The economic planet | Russia resists sanctions

The Russian economy is still resisting, despite the unprecedented number of sanctions that have befallen the country of Vladimir Putin since it invaded Ukraine last February. Are economic sanctions even less effective than we thought?


After nine months of war, it is clear that the Russian economy has not collapsed. In fact, against all odds, the country has been more successful economically than militarily since the outbreak of hostilities.

Revenue continues to flow into Russian state coffers, thanks to oil and natural gas still finding takers at higher prices than before the war. Russia is also benefiting from higher prices for several other of its exports, such as fertilizers and wheat.

The announced financial crisis did not occur, despite the use of what was considered the nuclear weapon in the arsenal of sanctions, namely the expulsion of Russia from the international Swift payment system. Everything indicates that Russia has found other channels to carry out its international transactions.

Even the rouble, which had plunged in value at the start of the conflict, recovered quickly, and maintained its value, thanks to capital controls imposed by the Bank of Russia.

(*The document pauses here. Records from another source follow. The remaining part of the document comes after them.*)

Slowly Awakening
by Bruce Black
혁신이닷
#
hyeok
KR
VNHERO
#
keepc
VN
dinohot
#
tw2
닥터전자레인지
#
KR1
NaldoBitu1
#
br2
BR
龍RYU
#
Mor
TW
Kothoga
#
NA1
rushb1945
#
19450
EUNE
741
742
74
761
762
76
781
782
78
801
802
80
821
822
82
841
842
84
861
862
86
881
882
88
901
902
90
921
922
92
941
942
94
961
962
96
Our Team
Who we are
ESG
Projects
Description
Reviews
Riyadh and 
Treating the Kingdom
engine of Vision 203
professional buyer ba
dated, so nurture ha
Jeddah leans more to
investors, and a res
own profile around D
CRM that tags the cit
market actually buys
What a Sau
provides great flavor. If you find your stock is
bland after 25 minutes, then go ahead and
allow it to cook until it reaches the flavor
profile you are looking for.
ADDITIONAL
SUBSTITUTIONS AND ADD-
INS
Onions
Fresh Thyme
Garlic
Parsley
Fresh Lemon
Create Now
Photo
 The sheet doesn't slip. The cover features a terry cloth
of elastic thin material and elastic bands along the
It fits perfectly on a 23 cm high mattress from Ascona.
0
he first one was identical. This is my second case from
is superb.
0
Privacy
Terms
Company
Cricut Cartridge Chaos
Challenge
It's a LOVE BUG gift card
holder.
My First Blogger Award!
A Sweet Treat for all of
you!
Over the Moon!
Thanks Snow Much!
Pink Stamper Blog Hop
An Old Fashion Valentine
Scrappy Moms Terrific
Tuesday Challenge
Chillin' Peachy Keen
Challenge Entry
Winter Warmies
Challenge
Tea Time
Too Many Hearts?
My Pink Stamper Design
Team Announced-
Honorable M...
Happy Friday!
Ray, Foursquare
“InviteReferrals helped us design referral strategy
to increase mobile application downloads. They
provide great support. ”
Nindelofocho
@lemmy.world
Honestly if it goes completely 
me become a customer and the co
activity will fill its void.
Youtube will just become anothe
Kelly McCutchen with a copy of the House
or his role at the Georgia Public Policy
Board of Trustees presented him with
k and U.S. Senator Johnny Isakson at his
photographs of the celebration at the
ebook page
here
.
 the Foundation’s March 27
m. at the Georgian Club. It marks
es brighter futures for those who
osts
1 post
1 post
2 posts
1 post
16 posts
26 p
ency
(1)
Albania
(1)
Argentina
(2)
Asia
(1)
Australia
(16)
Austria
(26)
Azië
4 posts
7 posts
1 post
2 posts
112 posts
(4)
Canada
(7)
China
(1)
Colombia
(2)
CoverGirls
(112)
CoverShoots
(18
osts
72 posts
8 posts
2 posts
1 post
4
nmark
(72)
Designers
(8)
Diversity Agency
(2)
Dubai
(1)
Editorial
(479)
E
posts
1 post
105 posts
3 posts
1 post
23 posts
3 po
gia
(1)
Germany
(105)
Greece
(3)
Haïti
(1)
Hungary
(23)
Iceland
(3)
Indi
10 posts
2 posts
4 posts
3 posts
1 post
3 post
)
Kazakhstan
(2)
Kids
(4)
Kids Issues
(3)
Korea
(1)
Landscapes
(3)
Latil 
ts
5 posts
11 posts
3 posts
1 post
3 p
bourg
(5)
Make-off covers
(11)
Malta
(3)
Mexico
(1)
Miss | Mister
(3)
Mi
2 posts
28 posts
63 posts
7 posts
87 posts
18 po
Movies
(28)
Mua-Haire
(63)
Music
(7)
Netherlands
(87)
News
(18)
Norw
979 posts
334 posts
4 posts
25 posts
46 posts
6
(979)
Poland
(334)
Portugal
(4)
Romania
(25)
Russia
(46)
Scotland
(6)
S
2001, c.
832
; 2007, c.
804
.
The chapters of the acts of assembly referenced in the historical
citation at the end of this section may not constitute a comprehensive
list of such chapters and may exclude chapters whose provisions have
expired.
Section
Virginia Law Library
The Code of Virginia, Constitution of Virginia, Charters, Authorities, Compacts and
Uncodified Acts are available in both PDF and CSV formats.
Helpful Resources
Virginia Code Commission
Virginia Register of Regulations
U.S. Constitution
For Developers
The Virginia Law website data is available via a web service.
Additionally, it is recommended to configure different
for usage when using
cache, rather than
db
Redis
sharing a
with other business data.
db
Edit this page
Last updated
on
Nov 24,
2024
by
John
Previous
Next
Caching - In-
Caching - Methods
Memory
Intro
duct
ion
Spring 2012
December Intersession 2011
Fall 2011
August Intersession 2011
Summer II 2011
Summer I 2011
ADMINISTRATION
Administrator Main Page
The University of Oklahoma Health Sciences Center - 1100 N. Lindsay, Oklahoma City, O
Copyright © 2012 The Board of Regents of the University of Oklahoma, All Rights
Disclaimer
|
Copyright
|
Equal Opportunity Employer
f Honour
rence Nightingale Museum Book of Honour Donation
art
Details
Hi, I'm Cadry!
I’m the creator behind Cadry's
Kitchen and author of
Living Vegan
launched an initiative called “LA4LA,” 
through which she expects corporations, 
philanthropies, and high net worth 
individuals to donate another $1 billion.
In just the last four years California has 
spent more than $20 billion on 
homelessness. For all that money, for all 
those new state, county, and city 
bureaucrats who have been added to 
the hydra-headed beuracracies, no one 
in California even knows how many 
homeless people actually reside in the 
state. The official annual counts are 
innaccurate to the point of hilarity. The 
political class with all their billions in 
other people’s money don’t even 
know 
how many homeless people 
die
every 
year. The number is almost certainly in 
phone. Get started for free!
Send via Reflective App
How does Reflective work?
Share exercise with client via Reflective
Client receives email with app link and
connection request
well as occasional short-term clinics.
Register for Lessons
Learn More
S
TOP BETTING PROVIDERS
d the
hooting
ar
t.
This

The sharp fall in imports is also helping the Russian economy to minimize the effect of sanctions.

Russia’s gross domestic product is expected to shrink by at least 3.4% in 2022 and at least 2.3% in 2023, according to estimates by the World Bank, International Monetary Fund and Organization for Peace. cooperation and economic development, and quoted by the Council of the European Union1.

A significant decline is therefore to be expected, but not a collapse of the Russian economy as one might have expected after the departure of foreign companies and the rain of sanctions imposed on Russia. Europe alone is on its eighth package of measures adopted since February 28, 2022. Australia, Canada, the United States, the United Kingdom, Switzerland and Japan have also contributed to the war effort against Russia by stepping up sanctions against Russian companies and individuals.


After nine months, therefore, we cannot say that the results of these thousands of sanctions are very positive. The war continues and the conflict shows no sign of resolution as we approach a winter that will undoubtedly be atrocious in Ukraine and across Europe. We will have to see if some of the measures adopted, but not yet implemented, will change the situation. The application of several sanctions has been staggered in time to allow the countries which suffer the repercussions to prepare.

Thus, the European Union has decided to ban the purchase of Russian oil, but this ban is not yet in force. This will be at the end of the year and should dig a deep hole in Russian finances.

But it may be necessary to go even further to prevent Russia from financing its war by selling its oil and natural gas to other countries. The means that remain are limited and, above all, they deeply divide the allied countries against Russia.

For example, Europe and the United Kingdom have agreed to prevent European insurers and reinsurers from insuring ships that transport Russian oil to countries still ready to buy it. Without insurance to cover their operations, shipping companies will be reluctant to help the Russians maintain their exports. This measure, which should come into force on December 5, worries some countries, including the United States, which fear that it will cause chaos in the oil market. They succeeded in mitigating the impact. A cap on the price of oil has been suggested, so that only oil sold at a price below this price cap can travel in insured freighters, which would reduce the income the Russians can derive from it.

Discussions continue on what could well be the ultimate possible sanction against Russia’s main weapon of war, its oil. After that, while waiting for the arsenal of sanctions to continue to slowly eat away at the Russian economy, we must recognize that this counter-attack by the allied countries has reached its limit.